Date: Tue, 29 Dec 1998 22:35:31 -0600 (CST)
From: Mark Graffis <>
Subject: Germans reflect on social isolation
Article: 51100
To: undisclosed-recipients:;
Message-ID: <>

Germans reflect on social isolation

By Erik Kirschbaum, Reuters, 28 December 1998

BONN(December 28, 1998 10:30 p.m. EST - They found Wolfgang Dircks on his sofa in his small Hamburg apartment last month. He had died while watching television sometime before Christmas—five years ago.

His television flickered on for a few months before it broke down and the electric lights on a small Christmas tree in his window burned on bright all year round for nearly five years. A newspaper dated December 5, 1993 and an empty beer can were among the few clues police had about the time of his death.

No one noticed when the 43-year-old divorced, disabled loner had passed away. No one had apparently even noticed when he was alive. He never talked to neighbors. His food was delivered from a local market. And he kept to himself. He had broken off contact with his mother and his ex-wife.

The lonely death of the retired welder made headlines when his mummified remains were found, but hardly a month passes in Germany without a similar report of an isolated soul having died weeks, months or even years before being discovered.

The gruesome find in the one-room Hamburg flat has led to a bout of national soul-searching as Germans ask themselves: Has the German society really become that cold?

It's tragic, but unfortunately it happens all the time in an industrial society like ours, said Luebbo Roewer, a spokesman for the German Red Cross in Bonn. It's a society problem. People don't look after one another the way they once did. Families are disintegrating. People don't care anymore.


Sociologists and social workers say that Germans are increasingly living next to each other rather than with each other and that it is possible for people like Dircks to disappear without being missed. The corpses of others are discovered only when the odor creeps into the hallways.

Police speculated that Dircks' corpse did not smell because the ground floor apartment remained cool during the winter months when it was decomposing.

Social workers believe a growing gap between the haves and have-notes in Germany is partly to blame for the phenomenon, but they also point to an increasingly frosty social climate.

Exacerbating the problem is an efficient German banking system, where automatic monthly transfers for pensions, rents and other financial transactions make it possible for bank accounts to continue functioning for years after a person dies.

Dircks' bank account processed his disability pension as well as financial support payments from his estranged mother for five years after he died. His rent was paid on time automatically.

LISTED ENTRIES —

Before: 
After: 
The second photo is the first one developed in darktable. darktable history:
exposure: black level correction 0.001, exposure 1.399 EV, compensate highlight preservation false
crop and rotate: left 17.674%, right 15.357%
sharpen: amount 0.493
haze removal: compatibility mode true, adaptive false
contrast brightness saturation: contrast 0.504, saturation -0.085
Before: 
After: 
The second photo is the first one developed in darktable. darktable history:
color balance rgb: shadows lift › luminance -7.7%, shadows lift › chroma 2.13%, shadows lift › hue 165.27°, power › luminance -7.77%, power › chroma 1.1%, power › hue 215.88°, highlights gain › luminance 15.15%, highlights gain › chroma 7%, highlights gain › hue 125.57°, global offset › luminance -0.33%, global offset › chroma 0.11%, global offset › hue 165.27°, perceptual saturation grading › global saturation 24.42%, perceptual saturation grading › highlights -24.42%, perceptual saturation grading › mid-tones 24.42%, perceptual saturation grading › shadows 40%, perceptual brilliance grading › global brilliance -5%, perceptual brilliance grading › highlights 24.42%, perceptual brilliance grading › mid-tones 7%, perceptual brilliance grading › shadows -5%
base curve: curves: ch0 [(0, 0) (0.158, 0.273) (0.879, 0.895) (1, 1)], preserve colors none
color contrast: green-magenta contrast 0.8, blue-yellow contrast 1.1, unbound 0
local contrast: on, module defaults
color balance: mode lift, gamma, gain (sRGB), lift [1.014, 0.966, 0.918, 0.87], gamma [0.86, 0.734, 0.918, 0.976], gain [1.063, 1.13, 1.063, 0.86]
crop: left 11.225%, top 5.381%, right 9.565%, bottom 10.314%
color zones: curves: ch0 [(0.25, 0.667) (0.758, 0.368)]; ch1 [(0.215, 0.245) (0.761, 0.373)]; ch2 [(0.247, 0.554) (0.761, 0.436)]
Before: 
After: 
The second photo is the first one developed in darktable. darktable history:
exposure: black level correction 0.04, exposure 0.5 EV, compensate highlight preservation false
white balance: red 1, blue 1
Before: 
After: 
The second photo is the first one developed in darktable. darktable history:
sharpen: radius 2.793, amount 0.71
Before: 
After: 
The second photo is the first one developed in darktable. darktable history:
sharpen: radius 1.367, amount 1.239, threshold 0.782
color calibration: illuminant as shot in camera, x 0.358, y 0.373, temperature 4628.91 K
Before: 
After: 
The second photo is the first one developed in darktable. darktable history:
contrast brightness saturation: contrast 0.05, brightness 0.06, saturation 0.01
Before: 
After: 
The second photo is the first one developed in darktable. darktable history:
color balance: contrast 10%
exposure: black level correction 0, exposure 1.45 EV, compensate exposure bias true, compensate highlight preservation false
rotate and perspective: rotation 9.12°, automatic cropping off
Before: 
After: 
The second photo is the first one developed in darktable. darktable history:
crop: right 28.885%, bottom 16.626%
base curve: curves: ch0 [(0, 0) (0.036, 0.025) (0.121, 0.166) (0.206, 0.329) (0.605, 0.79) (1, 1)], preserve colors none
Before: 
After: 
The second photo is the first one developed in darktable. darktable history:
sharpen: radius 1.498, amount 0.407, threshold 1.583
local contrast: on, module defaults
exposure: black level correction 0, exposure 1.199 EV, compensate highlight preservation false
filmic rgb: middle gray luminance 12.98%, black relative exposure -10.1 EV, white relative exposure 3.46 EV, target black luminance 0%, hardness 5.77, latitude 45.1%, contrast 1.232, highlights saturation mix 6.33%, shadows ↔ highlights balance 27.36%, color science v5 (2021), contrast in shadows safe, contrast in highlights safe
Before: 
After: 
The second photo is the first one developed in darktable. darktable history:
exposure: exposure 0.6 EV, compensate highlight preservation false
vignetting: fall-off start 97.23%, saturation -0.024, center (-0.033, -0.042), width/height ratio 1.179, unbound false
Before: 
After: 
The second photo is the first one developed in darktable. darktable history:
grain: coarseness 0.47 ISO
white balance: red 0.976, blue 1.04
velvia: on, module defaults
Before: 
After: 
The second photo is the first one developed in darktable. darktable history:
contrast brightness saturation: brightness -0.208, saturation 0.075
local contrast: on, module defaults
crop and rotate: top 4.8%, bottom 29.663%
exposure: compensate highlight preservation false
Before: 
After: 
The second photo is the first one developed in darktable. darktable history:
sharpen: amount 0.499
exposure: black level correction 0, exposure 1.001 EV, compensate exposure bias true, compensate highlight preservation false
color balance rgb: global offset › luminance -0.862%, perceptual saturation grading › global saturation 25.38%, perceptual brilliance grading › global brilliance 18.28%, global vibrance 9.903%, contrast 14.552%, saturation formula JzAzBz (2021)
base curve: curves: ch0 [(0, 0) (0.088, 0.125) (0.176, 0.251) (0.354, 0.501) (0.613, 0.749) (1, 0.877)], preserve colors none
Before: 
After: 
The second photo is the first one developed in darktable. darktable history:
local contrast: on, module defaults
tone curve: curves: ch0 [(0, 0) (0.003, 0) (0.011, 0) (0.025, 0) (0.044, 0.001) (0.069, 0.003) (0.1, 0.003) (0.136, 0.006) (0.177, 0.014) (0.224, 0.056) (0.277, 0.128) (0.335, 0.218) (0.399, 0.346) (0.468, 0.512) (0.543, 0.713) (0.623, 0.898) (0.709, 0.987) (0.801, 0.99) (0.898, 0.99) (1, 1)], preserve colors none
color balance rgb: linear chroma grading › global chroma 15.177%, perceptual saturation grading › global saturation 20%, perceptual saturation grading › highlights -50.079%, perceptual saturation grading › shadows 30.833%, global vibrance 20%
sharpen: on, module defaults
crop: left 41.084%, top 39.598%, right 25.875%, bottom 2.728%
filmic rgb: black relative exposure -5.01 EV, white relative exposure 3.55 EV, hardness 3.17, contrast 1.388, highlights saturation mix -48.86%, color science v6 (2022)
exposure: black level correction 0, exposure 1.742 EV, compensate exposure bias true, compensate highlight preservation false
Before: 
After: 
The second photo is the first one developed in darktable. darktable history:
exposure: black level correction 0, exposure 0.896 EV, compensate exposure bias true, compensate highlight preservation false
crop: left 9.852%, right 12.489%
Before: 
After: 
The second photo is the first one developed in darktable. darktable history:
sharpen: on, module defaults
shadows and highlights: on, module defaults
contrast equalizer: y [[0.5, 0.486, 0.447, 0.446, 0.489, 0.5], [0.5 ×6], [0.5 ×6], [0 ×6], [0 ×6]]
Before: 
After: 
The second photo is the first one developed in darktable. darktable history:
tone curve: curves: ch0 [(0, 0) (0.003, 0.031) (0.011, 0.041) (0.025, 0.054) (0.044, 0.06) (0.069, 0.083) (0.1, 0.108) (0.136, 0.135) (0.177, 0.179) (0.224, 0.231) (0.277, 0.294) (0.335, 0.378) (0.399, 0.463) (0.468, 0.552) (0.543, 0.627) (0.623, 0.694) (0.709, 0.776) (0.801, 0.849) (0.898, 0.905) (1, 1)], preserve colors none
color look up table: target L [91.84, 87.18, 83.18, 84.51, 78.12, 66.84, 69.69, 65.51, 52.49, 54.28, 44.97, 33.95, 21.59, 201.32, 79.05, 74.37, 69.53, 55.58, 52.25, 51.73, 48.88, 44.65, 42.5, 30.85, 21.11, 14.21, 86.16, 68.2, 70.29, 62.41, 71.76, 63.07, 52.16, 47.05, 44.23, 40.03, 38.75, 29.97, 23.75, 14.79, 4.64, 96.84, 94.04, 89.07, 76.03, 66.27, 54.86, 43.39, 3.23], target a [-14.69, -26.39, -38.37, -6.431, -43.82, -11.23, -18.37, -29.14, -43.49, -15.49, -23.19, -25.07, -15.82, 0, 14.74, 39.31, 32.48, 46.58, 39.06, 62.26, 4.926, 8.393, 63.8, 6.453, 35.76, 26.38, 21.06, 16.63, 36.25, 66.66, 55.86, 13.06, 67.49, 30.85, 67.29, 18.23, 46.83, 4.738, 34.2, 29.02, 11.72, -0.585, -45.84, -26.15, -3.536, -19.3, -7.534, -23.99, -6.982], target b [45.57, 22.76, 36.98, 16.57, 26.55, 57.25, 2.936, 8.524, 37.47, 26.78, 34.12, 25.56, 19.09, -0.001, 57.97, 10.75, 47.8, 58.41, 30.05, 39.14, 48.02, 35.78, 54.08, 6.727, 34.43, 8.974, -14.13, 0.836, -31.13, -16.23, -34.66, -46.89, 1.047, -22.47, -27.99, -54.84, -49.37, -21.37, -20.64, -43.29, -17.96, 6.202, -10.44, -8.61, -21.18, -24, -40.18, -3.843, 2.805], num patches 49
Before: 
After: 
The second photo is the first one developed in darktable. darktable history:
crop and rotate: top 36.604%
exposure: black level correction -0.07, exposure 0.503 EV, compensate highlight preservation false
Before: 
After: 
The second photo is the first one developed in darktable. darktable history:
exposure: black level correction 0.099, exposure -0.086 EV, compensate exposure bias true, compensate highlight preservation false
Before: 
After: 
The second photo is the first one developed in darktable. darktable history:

PROBLEM TO WORK ON — According to the article on social isolation in Germany, why did police think Dircks' corpse did not smell?

SOLUTION TO THIS TASK — His ground floor apartment stayed cool during the winter months when the body was decomposing.